How to create a X.509 High-Trust Certificate
How to create a self signed Certificate in IIS
Open IIS, click on your Server on the left side in the menue, double click then "Server Certificates" in the available Features and click on "Create Self-Signed Certificate"
Specify here a friendly Name, like "KanBo-High-Trust-Certificate" as example and choose "Personal" Certificate Store.
The certificate should be available now in IIS Certificates
The Certificate is now availabel and we need to export the Certificate and also the Private Key File.
Right click on the Certificate and then click on View.
Click on Details Tab and then on "Copy to File"
In the next window we have the possibility to choose to export the Certificate or the private Key, we start with
1. Exporting the Private Key, therefore, please click on "Yes, export the private key"

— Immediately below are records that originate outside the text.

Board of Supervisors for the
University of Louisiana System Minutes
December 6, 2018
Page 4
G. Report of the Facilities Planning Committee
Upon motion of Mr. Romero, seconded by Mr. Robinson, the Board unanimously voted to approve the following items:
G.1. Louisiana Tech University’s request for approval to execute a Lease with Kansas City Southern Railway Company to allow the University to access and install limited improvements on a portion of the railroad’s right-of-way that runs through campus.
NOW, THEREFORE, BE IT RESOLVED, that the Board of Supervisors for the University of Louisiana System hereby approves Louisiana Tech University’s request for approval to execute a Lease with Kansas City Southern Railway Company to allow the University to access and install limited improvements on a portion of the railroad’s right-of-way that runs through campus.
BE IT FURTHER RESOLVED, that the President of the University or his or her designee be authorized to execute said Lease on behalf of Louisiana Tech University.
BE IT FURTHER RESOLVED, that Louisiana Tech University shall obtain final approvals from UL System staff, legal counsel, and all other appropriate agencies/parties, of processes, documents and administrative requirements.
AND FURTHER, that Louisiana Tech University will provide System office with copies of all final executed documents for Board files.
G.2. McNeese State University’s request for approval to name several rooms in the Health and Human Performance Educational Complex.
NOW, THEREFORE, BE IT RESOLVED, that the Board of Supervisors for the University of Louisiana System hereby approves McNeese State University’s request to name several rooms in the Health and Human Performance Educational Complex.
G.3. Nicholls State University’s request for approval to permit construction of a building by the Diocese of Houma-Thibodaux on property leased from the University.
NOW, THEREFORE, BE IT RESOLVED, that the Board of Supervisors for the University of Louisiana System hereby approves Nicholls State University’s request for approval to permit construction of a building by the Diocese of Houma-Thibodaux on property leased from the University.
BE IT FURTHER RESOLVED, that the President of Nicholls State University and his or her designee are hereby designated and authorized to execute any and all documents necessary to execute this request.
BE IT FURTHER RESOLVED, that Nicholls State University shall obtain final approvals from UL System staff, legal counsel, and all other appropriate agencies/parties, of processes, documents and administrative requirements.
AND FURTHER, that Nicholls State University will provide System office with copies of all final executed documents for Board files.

Next window, please check the settings like below and click next
Please click on Password and choose a Password, type it two times in the correct fields and click next.

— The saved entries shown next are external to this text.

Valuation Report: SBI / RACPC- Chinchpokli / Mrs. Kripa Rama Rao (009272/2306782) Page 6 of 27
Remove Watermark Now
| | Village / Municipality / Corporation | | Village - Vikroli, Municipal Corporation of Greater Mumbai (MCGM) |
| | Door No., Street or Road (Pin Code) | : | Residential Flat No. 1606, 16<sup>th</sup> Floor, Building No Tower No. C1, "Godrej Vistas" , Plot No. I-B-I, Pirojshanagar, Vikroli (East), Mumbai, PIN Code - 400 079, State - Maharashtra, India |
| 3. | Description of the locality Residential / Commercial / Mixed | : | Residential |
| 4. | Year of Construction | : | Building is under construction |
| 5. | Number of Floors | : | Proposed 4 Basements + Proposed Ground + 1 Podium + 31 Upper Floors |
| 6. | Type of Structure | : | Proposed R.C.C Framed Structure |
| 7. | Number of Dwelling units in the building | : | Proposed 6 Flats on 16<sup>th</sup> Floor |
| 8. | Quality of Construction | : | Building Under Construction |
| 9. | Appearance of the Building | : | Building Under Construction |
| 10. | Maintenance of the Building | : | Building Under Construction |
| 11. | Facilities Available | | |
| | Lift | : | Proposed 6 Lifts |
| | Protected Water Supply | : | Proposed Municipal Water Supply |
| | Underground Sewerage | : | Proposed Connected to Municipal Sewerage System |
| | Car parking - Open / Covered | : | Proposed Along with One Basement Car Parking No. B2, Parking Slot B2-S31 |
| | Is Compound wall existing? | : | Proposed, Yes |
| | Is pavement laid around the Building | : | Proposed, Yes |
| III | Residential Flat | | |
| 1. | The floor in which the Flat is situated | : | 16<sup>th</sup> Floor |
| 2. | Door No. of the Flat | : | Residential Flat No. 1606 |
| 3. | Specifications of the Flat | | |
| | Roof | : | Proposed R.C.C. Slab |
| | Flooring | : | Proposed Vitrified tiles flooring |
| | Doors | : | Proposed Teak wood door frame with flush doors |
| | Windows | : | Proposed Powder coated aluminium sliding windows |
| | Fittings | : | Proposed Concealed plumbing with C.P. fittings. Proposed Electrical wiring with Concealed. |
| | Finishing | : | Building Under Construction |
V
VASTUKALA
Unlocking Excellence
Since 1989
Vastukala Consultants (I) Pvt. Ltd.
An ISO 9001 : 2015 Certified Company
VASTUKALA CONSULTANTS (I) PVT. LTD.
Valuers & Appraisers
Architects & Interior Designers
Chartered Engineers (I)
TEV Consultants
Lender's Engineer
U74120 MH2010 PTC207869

Choose a name and directory where you want to save it and click next and then finish - you should get then a confirmation that it was successfull.
2. Now we are going to Export the Certificate
Again right click the Certificate in IIS and click on View.
Click on Copy to File.
and in the next window choose now "No, do not export the private key"
Click Next and choose the format "DER encoded binary X.509"
Click Next and choose a filename and directory where you want to save now the Certificate.
Click Next and Finish.
You should now have both, the Certificate and also the private key exported.